• [Given entries]
- - - -

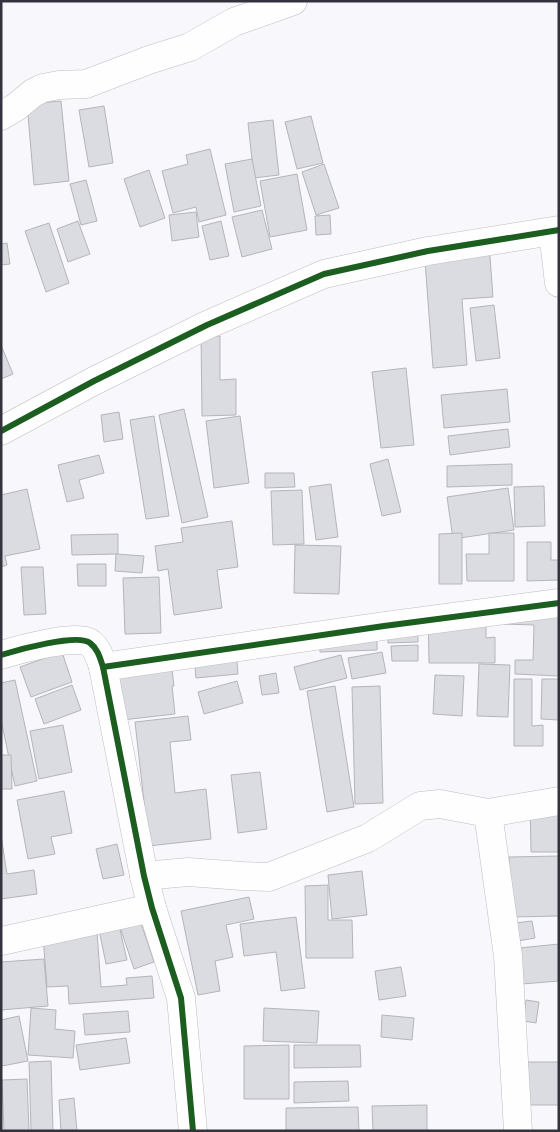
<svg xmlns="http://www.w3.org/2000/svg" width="560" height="1132" font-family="'Source Sans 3',sans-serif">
<rect width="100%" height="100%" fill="#f8f8fc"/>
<g fill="#dbdbe2" stroke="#b4b4bb">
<path d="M61 101 69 181 34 185 27 104Z"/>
<path d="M104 106 113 163 89 167 79 110Z"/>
<path d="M311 116 323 163 297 169 285 122Z"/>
<path d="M273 120 279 175 254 178 248 123Z"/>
<path d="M210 149 226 215 199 222 196 207 173 213 162 171 188 164 186 155Z"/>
<path d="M252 159 261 206 234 212 225 164Z"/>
<path d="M324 164 339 208 316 215 302 172Z"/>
<path d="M149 170 165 218 140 227 124 179Z"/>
<path d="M297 174 307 230 270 237 260 181Z"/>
<path d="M86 180 97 221 81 225 70 184Z"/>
<path d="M262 210 272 249 242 257 232 217Z"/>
<path d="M196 212 199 237 172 241 169 215Z"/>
<path d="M330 215 331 234 316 235 315 216Z"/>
<path d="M78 221 90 254 68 262 57 229Z"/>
<path d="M221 221 229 256 210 260 202 226Z"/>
<path d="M49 223 69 283 46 292 25 231Z"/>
<path d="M7 243 10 264 1 265V244Z"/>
<path d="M489 243 493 297 462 299 467 365 433 368 424 248Z"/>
<path d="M494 305 500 358 476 361 470 308Z"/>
<path d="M201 336H220V380L236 379V415L202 416Z"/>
<path d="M1 345 13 374 1 379Z"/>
<path d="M406 368 414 445 381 448 372 372Z"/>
<path d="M507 389 510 422 444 428 441 395Z"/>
<path d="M184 409 208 517 182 523 159 415Z"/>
<path d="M119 412 123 439 104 442 101 415Z"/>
<path d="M154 416 169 516 146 519 130 420Z"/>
<path d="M240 416 249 483 214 488 206 421Z"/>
<path d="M508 429 510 447 450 455 448 436Z"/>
<path d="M99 455 104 473 79 480 84 498 67 502 58 465Z"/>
<path d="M388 459 401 512 382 516 370 464Z"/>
<path d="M512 464V485L447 487V466Z"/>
<path d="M265 473H294L295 487 265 488Z"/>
<path d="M331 484 338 537 316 540 309 487Z"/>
<path d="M544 486 545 526 515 527 514 487Z"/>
<path d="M508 488 514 530 453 539 447 497Z"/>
<path d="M27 489 40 549 5 556 7 565 1 567V495Z"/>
<path d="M302 490 304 544 273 545 271 491Z"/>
<path d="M232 521 238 567 217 570 222 608 174 615 168 569 158 571 155 546 183 542 181 528Z"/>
<path d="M462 533V584H439V534Z"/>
<path d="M489 533H514V581H467L466 554H489Z"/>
<path d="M118 534V554L72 555 71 535Z"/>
<path d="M527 542H551V560H559V580L527 581Z"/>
<path d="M295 545 341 546 339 594 294 593Z"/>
<path d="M116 554 144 556 142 573 115 571Z"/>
<path d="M77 564H106V586H78Z"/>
<path d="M21 567H43L46 614 24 615Z"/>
<path d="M159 577 161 633 125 634 123 578Z"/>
<path d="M428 609H486V638L495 637V663H429Z"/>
<path d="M559 609V676L515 674V660H533L534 625 504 624Z"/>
<path d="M388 616H418V642L388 643Z"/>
<path d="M377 629V650L320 652V631Z"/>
<path d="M418 645V661H392L391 646Z"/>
<path d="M62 652 72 682 31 697 20 667Z"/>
<path d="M236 652 238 674 196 678 194 656Z"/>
<path d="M382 652 386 673 352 679 348 658Z"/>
<path d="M341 655 347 678 300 690 294 667Z"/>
<path d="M171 661 174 686H172L175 714 122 720 116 667Z"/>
<path d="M479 664 510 665 508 717 477 716Z"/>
<path d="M276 673 279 693 262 695 259 676Z"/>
<path d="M435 675 464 676 462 716 433 714Z"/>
<path d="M514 679H532V726L543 725V746H514Z"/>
<path d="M542 679H559V720L541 719Z"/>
<path d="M15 680 37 781 15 786 1 720V683Z"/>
<path d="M237 681 243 703 204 714 198 692Z"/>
<path d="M72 685 81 710 44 724 35 699Z"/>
<path d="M335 686 354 807 327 812 307 691Z"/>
<path d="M380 686 383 803 355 804 352 687Z"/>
<path d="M188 716 191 740 170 742 175 793 206 789 211 839 149 846 135 722Z"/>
<path d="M63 725 72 772 39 779 30 731Z"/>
<path d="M1 755H11L12 789H1Z"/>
<path d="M260 772 267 829 238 833 231 775Z"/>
<path d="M64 791 72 833 51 837 55 854 28 859 17 800Z"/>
<path d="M559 802V852H531L530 803Z"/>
<path d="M1 835 7 874 34 870 37 894 1 899Z"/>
<path d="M117 844 124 875 103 879 96 849Z"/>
<path d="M559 856V916L511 917 509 857Z"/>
<path d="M362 871 367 915 332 919 328 875Z"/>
<path d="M328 885V920H352L353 958H306L305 886Z"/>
<path d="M249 897 254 919 226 925 233 957 215 961 220 991 198 995 181 911Z"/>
<path d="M139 917 154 962 134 969 119 924Z"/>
<path d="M296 917 305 988 281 991 276 952 244 956 240 924Z"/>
<path d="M118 921 127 960 106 964 98 925Z"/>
<path d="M532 921 535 938 518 941 515 923Z"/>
<path d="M97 932 101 987 127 985 126 978 152 976 154 998 69 1004 68 986 47 987 43 936Z"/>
<path d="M559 944V981L522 984 519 948Z"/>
<path d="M44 959 48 1006 1 1010V962Z"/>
<path d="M401 967 406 996 379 1000 375 971Z"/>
<path d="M526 1000 539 1002 536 1023 523 1021Z"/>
<path d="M31 1008 56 1010 55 1029 75 1031 73 1058 28 1055Z"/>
<path d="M264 1008 319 1011 317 1043 263 1041Z"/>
<path d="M128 1011 130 1032 85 1035 83 1014Z"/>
<path d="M382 1015 414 1018 412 1040 381 1037Z"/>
<path d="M19 1016 28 1061 2 1066 1 1061V1020Z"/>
<path d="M126 1038 130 1063 80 1070 76 1045Z"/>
<path d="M289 1045V1099H244V1046Z"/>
<path d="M294 1045H360L361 1067 294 1068Z"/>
<path d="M51 1061 53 1131H31L29 1062Z"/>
<path d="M528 1062H559V1105H529Z"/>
<path d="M27 1079 29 1131H4L2 1080Z"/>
<path d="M348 1081 349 1101 294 1103V1082Z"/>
<path d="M74 1098 77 1131H61L59 1100Z"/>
<path d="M427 1105V1131H373L372 1106Z"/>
<path d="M358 1107 359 1131H286V1108Z"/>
</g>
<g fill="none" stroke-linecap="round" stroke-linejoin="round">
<g stroke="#bdbdc3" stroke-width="29">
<g id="minor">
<path d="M1 116 16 107 33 93 43 88 59 85 86 84 149 60 190 47 234 22 293 1"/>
<path d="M553 232 559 283"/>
<path d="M1 431 94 381 207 325 324 274 428 251 559 230"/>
<path d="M1 655C17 650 78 633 90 643 98 649 100 658 103 667L144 876 152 908 181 998 193 1131"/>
<path d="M103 667 384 626 559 603"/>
<path d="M488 813 508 956 518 1131"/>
<path d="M144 876 188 872 242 876 269 877 368 838 420 806 440 804 488 813 559 801"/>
<path d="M1 941 152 908"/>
</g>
</g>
<use href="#minor" stroke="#fefeff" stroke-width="28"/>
<g stroke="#fff" stroke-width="9">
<g id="cycleway">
<path d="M1 431 94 381 207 325 324 274 428 251 559 230"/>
<path d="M1 655C17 650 78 633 90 643 98 649 100 658 103 667L144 876 152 908 181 998 193 1131"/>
<path d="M103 667 384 626 559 603"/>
</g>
</g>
<use href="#cycleway" stroke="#1b5e20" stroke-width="6"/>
</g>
<rect width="560" height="1132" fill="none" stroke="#32333d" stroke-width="5"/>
</svg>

- - - -

• [What the exercise asks] The entries are to be printed exactly as written; the pictures are to be left out.

• [The completed task]
<svg xmlns="http://www.w3.org/2000/svg" width="560" height="1132" font-family="'Source Sans 3',sans-serif">
<rect width="100%" height="100%" fill="#f8f8fc"/>
<g fill="#dbdbe2" stroke="#b4b4bb">
<path d="M61 101 69 181 34 185 27 104Z"/>
<path d="M104 106 113 163 89 167 79 110Z"/>
<path d="M311 116 323 163 297 169 285 122Z"/>
<path d="M273 120 279 175 254 178 248 123Z"/>
<path d="M210 149 226 215 199 222 196 207 173 213 162 171 188 164 186 155Z"/>
<path d="M252 159 261 206 234 212 225 164Z"/>
<path d="M324 164 339 208 316 215 302 172Z"/>
<path d="M149 170 165 218 140 227 124 179Z"/>
<path d="M297 174 307 230 270 237 260 181Z"/>
<path d="M86 180 97 221 81 225 70 184Z"/>
<path d="M262 210 272 249 242 257 232 217Z"/>
<path d="M196 212 199 237 172 241 169 215Z"/>
<path d="M330 215 331 234 316 235 315 216Z"/>
<path d="M78 221 90 254 68 262 57 229Z"/>
<path d="M221 221 229 256 210 260 202 226Z"/>
<path d="M49 223 69 283 46 292 25 231Z"/>
<path d="M7 243 10 264 1 265V244Z"/>
<path d="M489 243 493 297 462 299 467 365 433 368 424 248Z"/>
<path d="M494 305 500 358 476 361 470 308Z"/>
<path d="M201 336H220V380L236 379V415L202 416Z"/>
<path d="M1 345 13 374 1 379Z"/>
<path d="M406 368 414 445 381 448 372 372Z"/>
<path d="M507 389 510 422 444 428 441 395Z"/>
<path d="M184 409 208 517 182 523 159 415Z"/>
<path d="M119 412 123 439 104 442 101 415Z"/>
<path d="M154 416 169 516 146 519 130 420Z"/>
<path d="M240 416 249 483 214 488 206 421Z"/>
<path d="M508 429 510 447 450 455 448 436Z"/>
<path d="M99 455 104 473 79 480 84 498 67 502 58 465Z"/>
<path d="M388 459 401 512 382 516 370 464Z"/>
<path d="M512 464V485L447 487V466Z"/>
<path d="M265 473H294L295 487 265 488Z"/>
<path d="M331 484 338 537 316 540 309 487Z"/>
<path d="M544 486 545 526 515 527 514 487Z"/>
<path d="M508 488 514 530 453 539 447 497Z"/>
<path d="M27 489 40 549 5 556 7 565 1 567V495Z"/>
<path d="M302 490 304 544 273 545 271 491Z"/>
<path d="M232 521 238 567 217 570 222 608 174 615 168 569 158 571 155 546 183 542 181 528Z"/>
<path d="M462 533V584H439V534Z"/>
<path d="M489 533H514V581H467L466 554H489Z"/>
<path d="M118 534V554L72 555 71 535Z"/>
<path d="M527 542H551V560H559V580L527 581Z"/>
<path d="M295 545 341 546 339 594 294 593Z"/>
<path d="M116 554 144 556 142 573 115 571Z"/>
<path d="M77 564H106V586H78Z"/>
<path d="M21 567H43L46 614 24 615Z"/>
<path d="M159 577 161 633 125 634 123 578Z"/>
<path d="M428 609H486V638L495 637V663H429Z"/>
<path d="M559 609V676L515 674V660H533L534 625 504 624Z"/>
<path d="M388 616H418V642L388 643Z"/>
<path d="M377 629V650L320 652V631Z"/>
<path d="M418 645V661H392L391 646Z"/>
<path d="M62 652 72 682 31 697 20 667Z"/>
<path d="M236 652 238 674 196 678 194 656Z"/>
<path d="M382 652 386 673 352 679 348 658Z"/>
<path d="M341 655 347 678 300 690 294 667Z"/>
<path d="M171 661 174 686H172L175 714 122 720 116 667Z"/>
<path d="M479 664 510 665 508 717 477 716Z"/>
<path d="M276 673 279 693 262 695 259 676Z"/>
<path d="M435 675 464 676 462 716 433 714Z"/>
<path d="M514 679H532V726L543 725V746H514Z"/>
<path d="M542 679H559V720L541 719Z"/>
<path d="M15 680 37 781 15 786 1 720V683Z"/>
<path d="M237 681 243 703 204 714 198 692Z"/>
<path d="M72 685 81 710 44 724 35 699Z"/>
<path d="M335 686 354 807 327 812 307 691Z"/>
<path d="M380 686 383 803 355 804 352 687Z"/>
<path d="M188 716 191 740 170 742 175 793 206 789 211 839 149 846 135 722Z"/>
<path d="M63 725 72 772 39 779 30 731Z"/>
<path d="M1 755H11L12 789H1Z"/>
<path d="M260 772 267 829 238 833 231 775Z"/>
<path d="M64 791 72 833 51 837 55 854 28 859 17 800Z"/>
<path d="M559 802V852H531L530 803Z"/>
<path d="M1 835 7 874 34 870 37 894 1 899Z"/>
<path d="M117 844 124 875 103 879 96 849Z"/>
<path d="M559 856V916L511 917 509 857Z"/>
<path d="M362 871 367 915 332 919 328 875Z"/>
<path d="M328 885V920H352L353 958H306L305 886Z"/>
<path d="M249 897 254 919 226 925 233 957 215 961 220 991 198 995 181 911Z"/>
<path d="M139 917 154 962 134 969 119 924Z"/>
<path d="M296 917 305 988 281 991 276 952 244 956 240 924Z"/>
<path d="M118 921 127 960 106 964 98 925Z"/>
<path d="M532 921 535 938 518 941 515 923Z"/>
<path d="M97 932 101 987 127 985 126 978 152 976 154 998 69 1004 68 986 47 987 43 936Z"/>
<path d="M559 944V981L522 984 519 948Z"/>
<path d="M44 959 48 1006 1 1010V962Z"/>
<path d="M401 967 406 996 379 1000 375 971Z"/>
<path d="M526 1000 539 1002 536 1023 523 1021Z"/>
<path d="M31 1008 56 1010 55 1029 75 1031 73 1058 28 1055Z"/>
<path d="M264 1008 319 1011 317 1043 263 1041Z"/>
<path d="M128 1011 130 1032 85 1035 83 1014Z"/>
<path d="M382 1015 414 1018 412 1040 381 1037Z"/>
<path d="M19 1016 28 1061 2 1066 1 1061V1020Z"/>
<path d="M126 1038 130 1063 80 1070 76 1045Z"/>
<path d="M289 1045V1099H244V1046Z"/>
<path d="M294 1045H360L361 1067 294 1068Z"/>
<path d="M51 1061 53 1131H31L29 1062Z"/>
<path d="M528 1062H559V1105H529Z"/>
<path d="M27 1079 29 1131H4L2 1080Z"/>
<path d="M348 1081 349 1101 294 1103V1082Z"/>
<path d="M74 1098 77 1131H61L59 1100Z"/>
<path d="M427 1105V1131H373L372 1106Z"/>
<path d="M358 1107 359 1131H286V1108Z"/>
</g>
<g fill="none" stroke-linecap="round" stroke-linejoin="round">
<g stroke="#bdbdc3" stroke-width="29">
<g id="minor">
<path d="M1 116 16 107 33 93 43 88 59 85 86 84 149 60 190 47 234 22 293 1"/>
<path d="M553 232 559 283"/>
<path d="M1 431 94 381 207 325 324 274 428 251 559 230"/>
<path d="M1 655C17 650 78 633 90 643 98 649 100 658 103 667L144 876 152 908 181 998 193 1131"/>
<path d="M103 667 384 626 559 603"/>
<path d="M488 813 508 956 518 1131"/>
<path d="M144 876 188 872 242 876 269 877 368 838 420 806 440 804 488 813 559 801"/>
<path d="M1 941 152 908"/>
</g>
</g>
<use href="#minor" stroke="#fefeff" stroke-width="28"/>
<g stroke="#fff" stroke-width="9">
<g id="cycleway">
<path d="M1 431 94 381 207 325 324 274 428 251 559 230"/>
<path d="M1 655C17 650 78 633 90 643 98 649 100 658 103 667L144 876 152 908 181 998 193 1131"/>
<path d="M103 667 384 626 559 603"/>
</g>
</g>
<use href="#cycleway" stroke="#1b5e20" stroke-width="6"/>
</g>
<rect width="560" height="1132" fill="none" stroke="#32333d" stroke-width="5"/>
</svg>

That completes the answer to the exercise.